▶ Source extract
Linnéa Sjöberg: Yes, completely, that's the energy in the project, kind of counter-productive. It’s two opposites: act before thinking but it's going to stay with you for the rest of your life. People need to take a stand point: some people are like, “Yeah, go ahead,” and some back off and don’t want to hear about it, they are so frightened of this idea. In my art practice it is a challenge when I start to behave and produce thoughts that I can’t understand and grasp at the moment.

So the studio is just you or is it a collaborative project?
Linnéa Sjöberg: Just me and the machine, actually. The name shows that it was mobile and temporary. But I want to confuse the viewer to think that there was a group. I took away my name, and in the end, people thought there were other guys. I wanted to hide myself behind the project, as in my art practice I raise questions around my authorship and identity.
Where did you travel with your project, mainly around Sweden?
Linnéa Sjöberg: Mainly around Sweden but also in Europe. I called it Salong Flyttkartong tour. Sometimes I was invited, sometimes I just bought the machine with me while travelling.
Do you have a favourite location from this project?

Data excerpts
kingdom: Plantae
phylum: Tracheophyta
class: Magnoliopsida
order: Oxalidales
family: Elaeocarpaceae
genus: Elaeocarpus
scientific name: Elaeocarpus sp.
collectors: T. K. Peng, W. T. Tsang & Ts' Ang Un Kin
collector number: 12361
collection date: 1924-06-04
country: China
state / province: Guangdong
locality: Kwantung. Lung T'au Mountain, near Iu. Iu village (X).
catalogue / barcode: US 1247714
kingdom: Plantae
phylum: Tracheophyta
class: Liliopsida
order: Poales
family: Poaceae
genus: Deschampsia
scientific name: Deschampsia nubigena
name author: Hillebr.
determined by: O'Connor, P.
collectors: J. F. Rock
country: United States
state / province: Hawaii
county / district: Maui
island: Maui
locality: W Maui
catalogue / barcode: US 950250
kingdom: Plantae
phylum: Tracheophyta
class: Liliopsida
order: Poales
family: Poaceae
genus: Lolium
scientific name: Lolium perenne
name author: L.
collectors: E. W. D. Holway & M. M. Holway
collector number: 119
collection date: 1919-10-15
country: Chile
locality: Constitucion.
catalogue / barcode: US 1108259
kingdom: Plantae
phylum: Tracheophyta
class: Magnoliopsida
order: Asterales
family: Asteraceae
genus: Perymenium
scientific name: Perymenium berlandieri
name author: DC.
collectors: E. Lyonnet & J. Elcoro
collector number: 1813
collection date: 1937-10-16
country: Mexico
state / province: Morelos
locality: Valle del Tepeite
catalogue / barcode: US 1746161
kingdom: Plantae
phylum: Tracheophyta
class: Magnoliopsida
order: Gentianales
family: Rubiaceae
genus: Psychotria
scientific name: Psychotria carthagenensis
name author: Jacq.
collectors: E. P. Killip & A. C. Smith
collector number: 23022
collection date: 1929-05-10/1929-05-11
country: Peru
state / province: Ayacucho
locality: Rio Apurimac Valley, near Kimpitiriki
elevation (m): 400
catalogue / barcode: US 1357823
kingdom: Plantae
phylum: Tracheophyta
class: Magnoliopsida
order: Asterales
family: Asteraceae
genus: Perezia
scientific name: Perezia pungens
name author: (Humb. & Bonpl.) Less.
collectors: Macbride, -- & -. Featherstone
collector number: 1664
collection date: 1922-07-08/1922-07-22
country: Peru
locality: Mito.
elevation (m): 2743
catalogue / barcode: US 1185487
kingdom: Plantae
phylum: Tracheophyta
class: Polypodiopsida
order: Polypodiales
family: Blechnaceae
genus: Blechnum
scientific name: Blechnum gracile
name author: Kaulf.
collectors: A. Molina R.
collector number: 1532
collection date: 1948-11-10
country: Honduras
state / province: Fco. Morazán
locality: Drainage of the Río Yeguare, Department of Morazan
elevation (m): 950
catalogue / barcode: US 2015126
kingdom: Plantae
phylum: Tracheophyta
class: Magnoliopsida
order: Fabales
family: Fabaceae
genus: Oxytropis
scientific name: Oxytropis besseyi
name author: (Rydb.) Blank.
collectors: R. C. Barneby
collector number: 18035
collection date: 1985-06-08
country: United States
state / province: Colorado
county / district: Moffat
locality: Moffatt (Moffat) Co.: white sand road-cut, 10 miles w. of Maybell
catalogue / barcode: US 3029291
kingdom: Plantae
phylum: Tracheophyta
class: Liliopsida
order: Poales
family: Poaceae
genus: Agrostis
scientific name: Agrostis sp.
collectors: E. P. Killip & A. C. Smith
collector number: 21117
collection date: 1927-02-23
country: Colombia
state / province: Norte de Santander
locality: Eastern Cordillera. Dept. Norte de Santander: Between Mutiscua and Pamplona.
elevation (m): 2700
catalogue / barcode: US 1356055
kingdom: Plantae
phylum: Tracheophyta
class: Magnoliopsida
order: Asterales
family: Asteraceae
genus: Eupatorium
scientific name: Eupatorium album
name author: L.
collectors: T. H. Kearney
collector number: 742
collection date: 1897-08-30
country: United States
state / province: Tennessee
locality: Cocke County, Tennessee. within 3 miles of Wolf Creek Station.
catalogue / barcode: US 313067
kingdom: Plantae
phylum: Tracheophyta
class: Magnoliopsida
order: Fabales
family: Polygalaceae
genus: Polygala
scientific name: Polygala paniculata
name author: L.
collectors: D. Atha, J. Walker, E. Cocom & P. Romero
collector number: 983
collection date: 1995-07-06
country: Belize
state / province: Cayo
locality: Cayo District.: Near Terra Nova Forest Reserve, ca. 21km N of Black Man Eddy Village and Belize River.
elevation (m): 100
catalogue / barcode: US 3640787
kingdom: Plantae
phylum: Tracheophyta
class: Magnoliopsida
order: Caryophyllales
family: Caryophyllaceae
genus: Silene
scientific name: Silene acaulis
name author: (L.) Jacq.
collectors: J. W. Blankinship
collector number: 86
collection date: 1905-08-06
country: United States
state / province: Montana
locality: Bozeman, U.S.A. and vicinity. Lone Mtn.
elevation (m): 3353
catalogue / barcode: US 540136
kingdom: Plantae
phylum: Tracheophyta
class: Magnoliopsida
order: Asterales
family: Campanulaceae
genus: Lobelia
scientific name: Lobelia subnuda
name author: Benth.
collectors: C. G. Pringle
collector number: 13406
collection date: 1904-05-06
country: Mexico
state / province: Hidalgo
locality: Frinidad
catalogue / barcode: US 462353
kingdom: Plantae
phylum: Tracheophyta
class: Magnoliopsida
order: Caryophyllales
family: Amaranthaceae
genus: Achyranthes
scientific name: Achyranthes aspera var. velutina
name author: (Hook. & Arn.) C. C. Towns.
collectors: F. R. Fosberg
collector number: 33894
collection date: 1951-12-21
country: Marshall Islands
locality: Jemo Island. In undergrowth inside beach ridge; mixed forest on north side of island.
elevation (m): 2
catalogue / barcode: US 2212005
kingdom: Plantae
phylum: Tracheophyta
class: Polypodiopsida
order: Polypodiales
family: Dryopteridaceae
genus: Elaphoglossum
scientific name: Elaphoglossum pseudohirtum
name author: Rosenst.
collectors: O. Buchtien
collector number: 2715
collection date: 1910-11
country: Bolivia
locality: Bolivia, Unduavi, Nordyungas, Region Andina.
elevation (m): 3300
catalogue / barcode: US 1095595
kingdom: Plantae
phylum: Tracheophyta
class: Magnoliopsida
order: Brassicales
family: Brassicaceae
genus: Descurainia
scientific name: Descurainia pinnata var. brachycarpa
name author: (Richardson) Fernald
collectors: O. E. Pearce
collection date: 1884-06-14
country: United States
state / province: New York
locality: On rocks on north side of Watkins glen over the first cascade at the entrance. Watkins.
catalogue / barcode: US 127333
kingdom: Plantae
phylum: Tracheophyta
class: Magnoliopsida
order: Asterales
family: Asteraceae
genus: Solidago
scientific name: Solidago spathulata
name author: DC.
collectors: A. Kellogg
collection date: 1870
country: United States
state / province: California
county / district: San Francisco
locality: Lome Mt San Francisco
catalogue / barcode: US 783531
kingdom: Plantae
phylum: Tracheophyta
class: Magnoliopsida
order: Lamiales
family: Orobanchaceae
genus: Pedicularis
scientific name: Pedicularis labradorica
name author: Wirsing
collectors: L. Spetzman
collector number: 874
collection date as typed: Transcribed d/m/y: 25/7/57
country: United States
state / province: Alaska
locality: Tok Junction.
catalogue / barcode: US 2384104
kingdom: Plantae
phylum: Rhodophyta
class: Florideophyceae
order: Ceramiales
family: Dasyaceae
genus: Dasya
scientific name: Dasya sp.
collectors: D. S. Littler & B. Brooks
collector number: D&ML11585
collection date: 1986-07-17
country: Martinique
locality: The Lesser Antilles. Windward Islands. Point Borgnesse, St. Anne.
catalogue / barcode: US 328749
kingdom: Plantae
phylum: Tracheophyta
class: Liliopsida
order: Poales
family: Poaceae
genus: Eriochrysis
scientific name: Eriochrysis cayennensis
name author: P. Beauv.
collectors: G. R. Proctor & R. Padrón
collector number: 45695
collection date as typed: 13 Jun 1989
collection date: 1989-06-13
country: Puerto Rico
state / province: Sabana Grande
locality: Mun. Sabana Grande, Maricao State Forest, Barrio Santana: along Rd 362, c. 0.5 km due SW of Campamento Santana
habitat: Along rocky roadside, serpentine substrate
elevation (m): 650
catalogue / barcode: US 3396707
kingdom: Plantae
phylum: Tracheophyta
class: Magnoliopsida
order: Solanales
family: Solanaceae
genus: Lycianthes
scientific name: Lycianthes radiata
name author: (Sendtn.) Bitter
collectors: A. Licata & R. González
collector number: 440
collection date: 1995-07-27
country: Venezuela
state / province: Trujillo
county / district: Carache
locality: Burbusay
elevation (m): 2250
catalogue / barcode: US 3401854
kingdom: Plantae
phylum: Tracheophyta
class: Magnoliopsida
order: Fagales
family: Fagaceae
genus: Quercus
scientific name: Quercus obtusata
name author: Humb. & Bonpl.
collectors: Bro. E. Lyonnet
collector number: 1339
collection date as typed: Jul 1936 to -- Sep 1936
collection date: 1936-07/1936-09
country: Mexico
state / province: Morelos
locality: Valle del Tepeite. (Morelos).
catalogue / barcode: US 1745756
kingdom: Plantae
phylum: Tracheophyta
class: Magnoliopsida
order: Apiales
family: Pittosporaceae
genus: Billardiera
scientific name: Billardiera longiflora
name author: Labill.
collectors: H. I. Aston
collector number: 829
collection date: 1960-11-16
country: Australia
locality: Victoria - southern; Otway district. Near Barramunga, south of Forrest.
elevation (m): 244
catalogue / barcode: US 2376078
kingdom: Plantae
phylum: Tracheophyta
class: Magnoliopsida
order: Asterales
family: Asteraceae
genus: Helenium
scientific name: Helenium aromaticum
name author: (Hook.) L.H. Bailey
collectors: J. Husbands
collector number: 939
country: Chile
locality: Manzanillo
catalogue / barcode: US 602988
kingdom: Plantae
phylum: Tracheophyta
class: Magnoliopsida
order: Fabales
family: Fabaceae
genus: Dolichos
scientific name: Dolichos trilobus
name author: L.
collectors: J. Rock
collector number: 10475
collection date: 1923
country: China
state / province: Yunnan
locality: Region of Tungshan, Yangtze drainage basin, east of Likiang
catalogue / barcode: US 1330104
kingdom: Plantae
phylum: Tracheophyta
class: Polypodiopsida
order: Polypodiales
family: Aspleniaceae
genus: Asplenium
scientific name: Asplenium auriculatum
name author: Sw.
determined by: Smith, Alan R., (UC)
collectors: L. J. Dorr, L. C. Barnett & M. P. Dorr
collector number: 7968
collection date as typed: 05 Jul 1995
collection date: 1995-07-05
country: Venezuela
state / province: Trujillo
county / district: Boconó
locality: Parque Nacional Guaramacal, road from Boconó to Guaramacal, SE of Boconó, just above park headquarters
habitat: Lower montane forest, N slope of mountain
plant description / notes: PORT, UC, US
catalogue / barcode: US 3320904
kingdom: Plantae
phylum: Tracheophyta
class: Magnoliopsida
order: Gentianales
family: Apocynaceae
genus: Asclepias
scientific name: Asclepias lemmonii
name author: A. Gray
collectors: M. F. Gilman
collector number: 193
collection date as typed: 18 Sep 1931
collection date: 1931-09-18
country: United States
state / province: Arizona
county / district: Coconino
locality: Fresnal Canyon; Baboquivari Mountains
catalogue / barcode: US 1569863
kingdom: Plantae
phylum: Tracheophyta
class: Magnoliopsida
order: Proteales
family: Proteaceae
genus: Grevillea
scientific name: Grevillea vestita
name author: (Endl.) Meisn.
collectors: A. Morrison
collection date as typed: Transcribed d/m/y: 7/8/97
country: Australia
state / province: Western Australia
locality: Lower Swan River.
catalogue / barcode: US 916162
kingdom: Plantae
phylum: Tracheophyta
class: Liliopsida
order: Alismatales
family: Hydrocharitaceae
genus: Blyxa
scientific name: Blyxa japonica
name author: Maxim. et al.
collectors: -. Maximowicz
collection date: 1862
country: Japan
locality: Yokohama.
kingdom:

▶ Questions to answer
(a) According to the interview with Linnéa Sjöberg, why did Sjöberg take her own name away from the studio project?
(b) Answer these questions using the interview with Linnéa Sjöberg.
(i) Who made up the studio?
(ii) Where did Sjöberg travel with the project?
(iii) What name did Sjöberg give to the tour?
(c) Carry the interview with Linnéa Sjöberg forward from its last line.

▶ Answers to the tasks
(a) Sjöberg wanted to hide behind the project because her art practice raises questions about her authorship and identity. Removing the name also served her aim of making viewers think there was a group, and in the end people believed there were other guys involved.

(b)
(i) Only Sjöberg and the machine.
(ii) Mainly around Sweden, and also in Europe.
(iii) Salong Flyttkartong tour.

(c)
Linnéa Sjöberg: My favourite locations were always the ones where it was not planned. Someone's living room or a basement or just in the fucking street. Because that was the energy of Salong Flyttkartong. When I started to get invited to more proper locations I often failed to show up. I got to fucked up the night before, was too drunk or I overslept. My character of Salong Flyttkartong was a very annoying person in the end…
So who had to come up with the ideas for tattoos: you or the people?
Linnéa Sjöberg: Often people asked me to come up with something but I always said; “No, I’m here for you, I come with a service, so tell me what do you want.” I wanted to move away from myself as an artist. With closer friends, of course, we could sit and talk and come up with funny text, as I'm mostly text based. But I was never the one to make the decision.
Were there any recurring requests?
Linnéa Sjöberg: Yeah! My logo, GTD 4s810 (Getting Things Done for Satan) or my regular name.
Have you had any training as a tattoo artist?
Linnéa Sjöberg: I trained on my partner in crime, Christopher Insulander, and on myself. It wasn’t proper training. I’m a home tattooer, you start on yourself and your best friends.
“I booked a time at a plastic surgery clinic in Manhattan and asked the doctor to draw the lines that he would follow during a breast enlargement. With those lines I went home and tattooed them in front of the mirror, by myself” –Linnéa Sjöberg
Do you have a lot of tattoos which you inked yourself?
Linnéa Sjöberg: Yes, around 40 per cent of the tattoos I have on my body I have done myself.
Could you tell a bit about ‘the boob job tattoo’ performance which certainly involved some of this?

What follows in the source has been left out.